The mother of Christ, the Blessed Virgin St. Mary, tells us this much about her son in her Magnificat (Luke 1:46-55):
He has shown might with His arm, / He has scattered the proud in the conceit of their heart. / He has put down the mighty from their thrones, / and has exalted the lowly. / He has filled the hungry with good things, / and the rich He has sent away empty.
That represents a complete overturning of the world as it is — as it always has been — if we follow in Christ’s footsteps.
Our hedonists in Wisdom know this threat “the righteous man poses,” and they have a simple solution — the solution the powerful usually choose when threatened by what the world deems weak.
Let us lie in wait for the righteous man, because he is inconvenient to us and opposes our actions; he reproaches us for sins against the law, and accuses us of sins against our training.
The mere presence of righteousness is a threat to evil, as the psalmist points out in Psalm 112:10 — “The sinner will see and be angry; he will gnash his teeth and melt away.”
And nothing stirs up this kind of enmity in the world like the presence of Christ — the ultimate manifestation of righteousness.

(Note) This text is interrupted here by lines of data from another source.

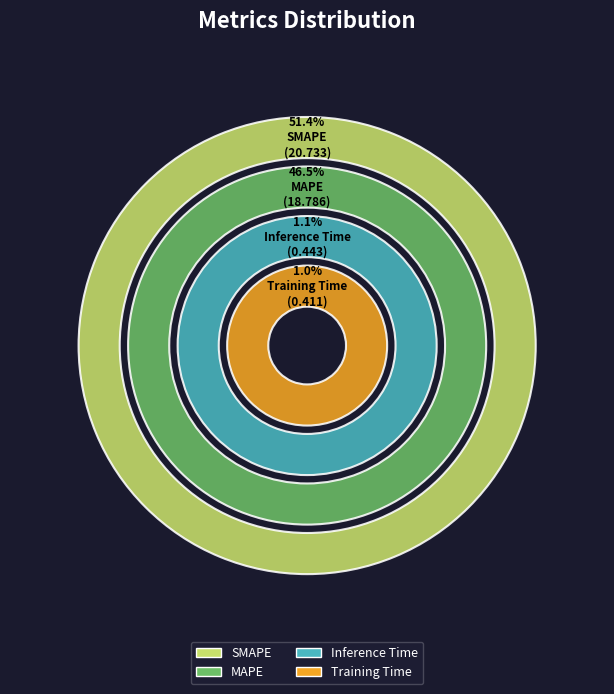

Combined, do Training Time and MAPE account for over 50%?

No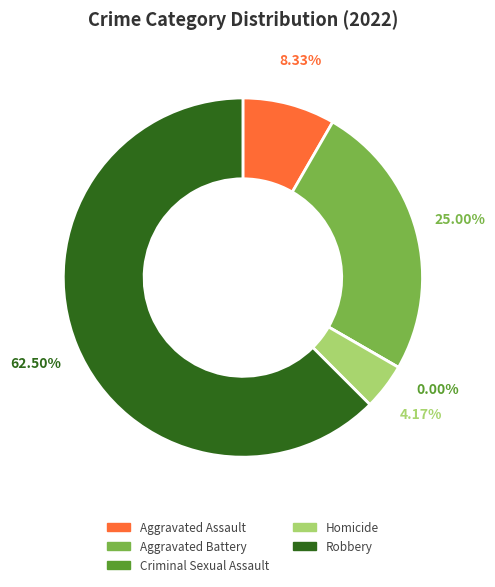

Rank the categories by value from lowest to highest.

Criminal Sexual Assault, Homicide, Aggravated Assault, Aggravated Battery, Robbery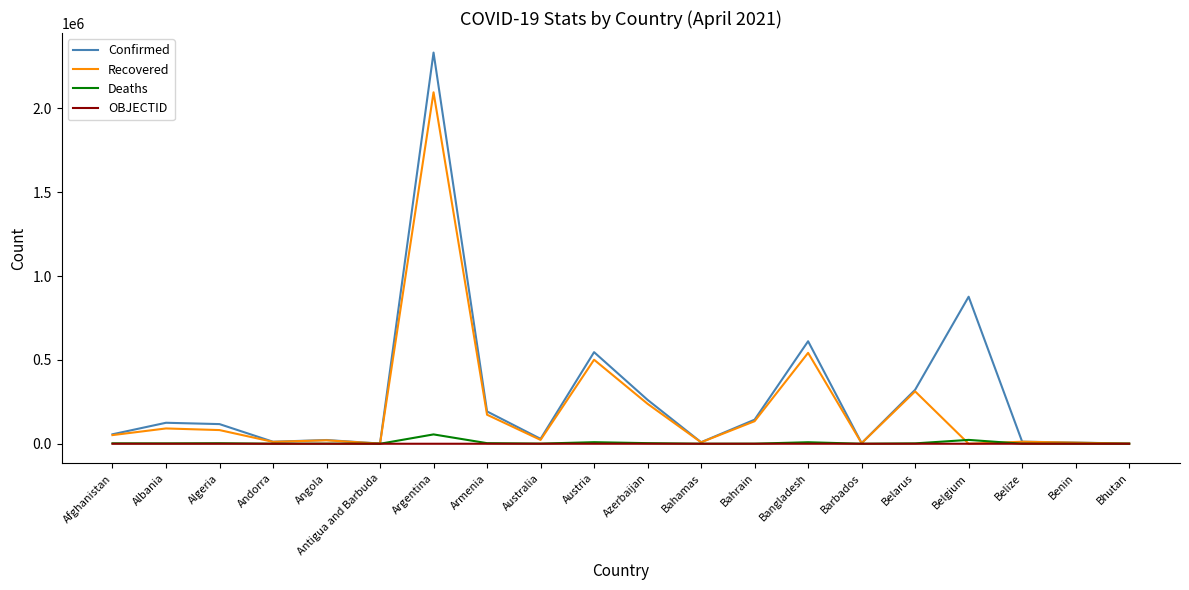

At which label is Recovered closest to 1047926?

Bangladesh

Going back to Wisdom, the author predicts the response of the unrighteous to Christ:
Let us test him with insult and torture, so that we may find out how gentle he is, and make trial of his forbearance. Let us condemn him to a shameful death, for, according to what he says, he will be protected.
We know from the Gospels Jesus faced precisely that kind of death. But, those who subjected Jesus to the cross could not foresee the cross would be His victory. They could not see divinity in their presence, or foresee His conquering of death, because they were blinded by their worship of wealth and power.
Again, from Wisdom:
Thus they reasoned, but they were led astray, for their wickedness blinded them … God created us for incorruption, and made us in the image of his own eternity, but through the devil’s envy death entered the world, and those who belong to his company experience it.

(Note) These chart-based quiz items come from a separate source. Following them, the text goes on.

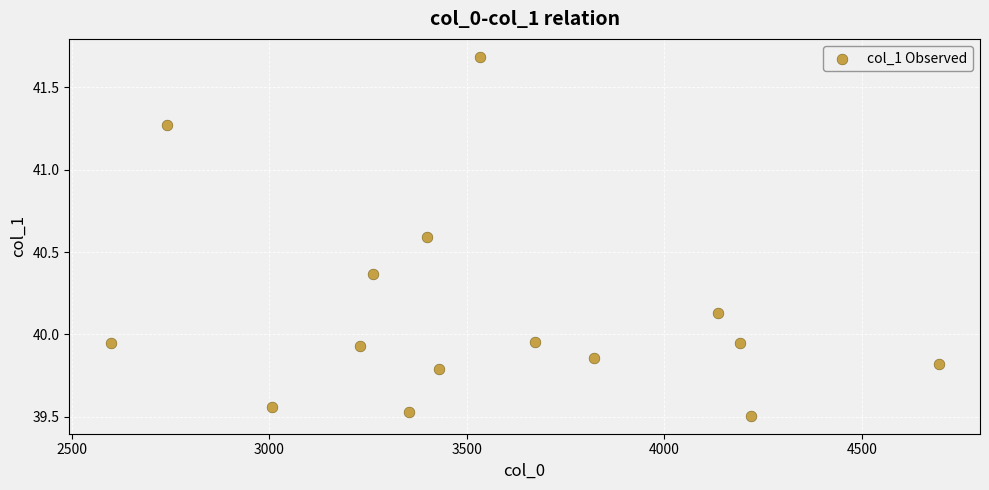

What is the range of Y values (max minus min)?

2.2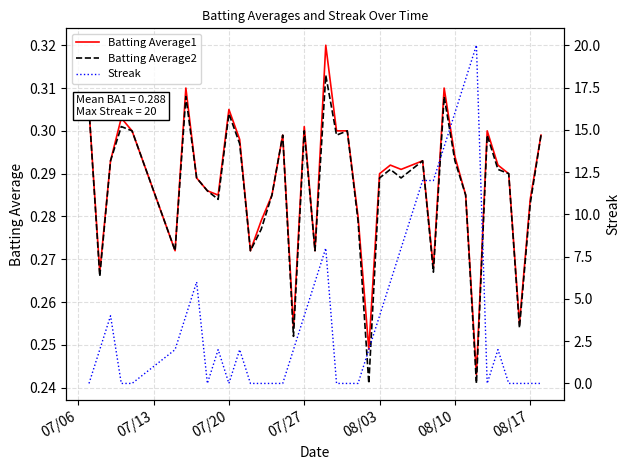

Which series has the largest total across all categories?

Streak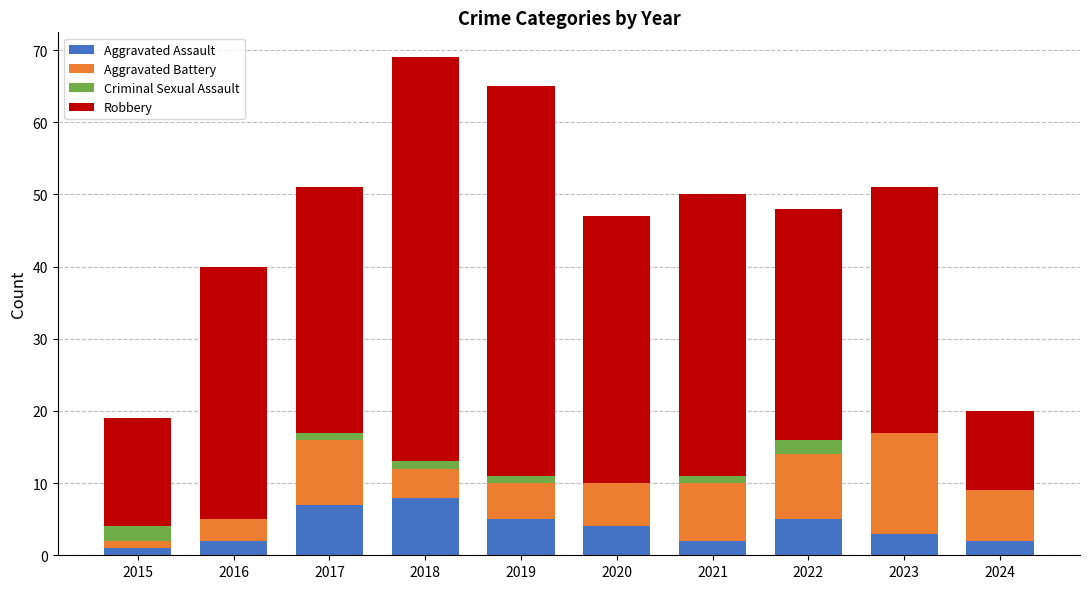

What is the total value across all series at 2016?

40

If we are to follow Christ, we cannot allow our vision of Him to be blurred or blinded by pride, greed, fear and hatred. By hedonism. And, we must be willing to take up our cross, and embrace the response of a world that is threatened by the radical love of the Gospel.

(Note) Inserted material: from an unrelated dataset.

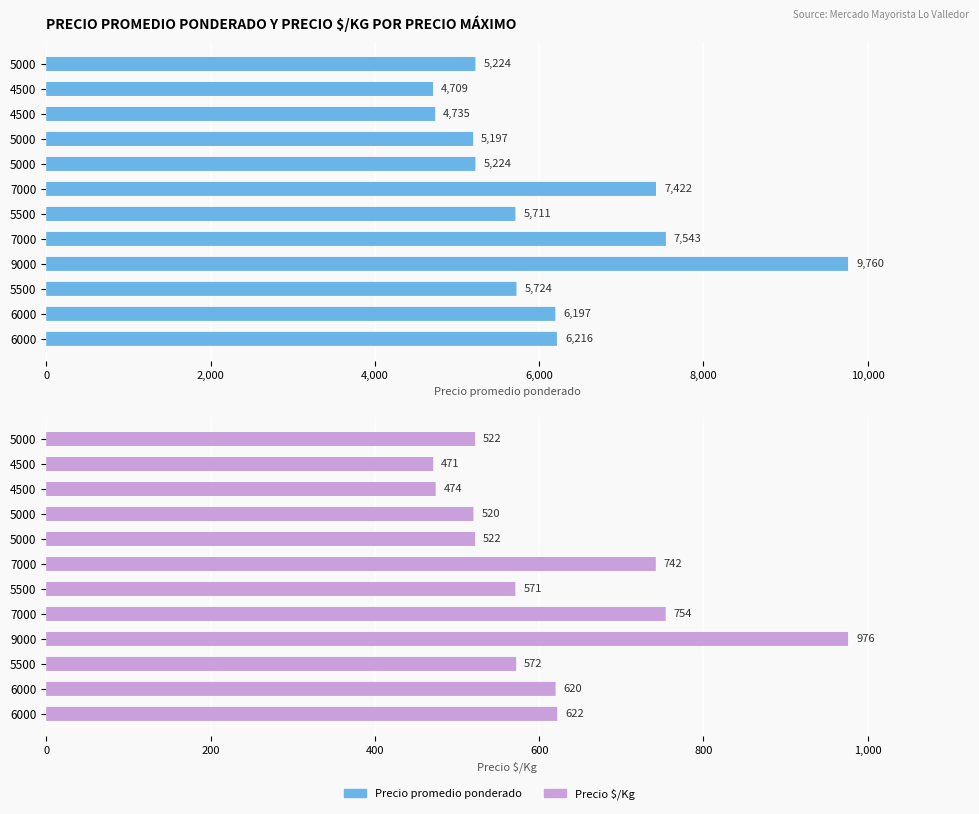

The Precio $/Kg series shows 273 at 5500. True or false?

False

In 1 Corinthians 4:11-13, St. Paul gives us a view of the identity we must be willing to take on, in the eyes of a world threatened by righteousness:
To this very hour we go hungry and thirsty, we are in rags, we are brutally treated, we are homeless. We work hard with our own hands. When we are cursed, we bless; when we are persecuted, we endure it; when we are slandered, we answer kindly. We have become the scum of the earth, the garbage of the world—right up to this moment.
If we are to follow Christ — in a radical movement of love that lifts up the lowly in ways that terrify the mighty — we must accept seeking the glory of Christ may make us be seen as garbage in the eyes of the world.
If we are to truly follow Christ, we must expect the sting of the lash. We must embrace the crown of thorns, pressed onto our head by a world that worships power and is threatened by grace. We must walk with him through the spit, the jeers and condemnation of a world that speaks Christ on the lips, but reviles Him and the Gospel at heart. We must place our feet in His bloody footsteps, and drag our cross to Golgotha, where we die to the greed, envy, hedonism and hatred of this world.
In our Lenten discipline, we must look within, and ask ourselves: In what ways are we shying away from walking in the footsteps of Christ? In what ways are we succumbing to the fear of the world, rather than surrendering to the path of the cross?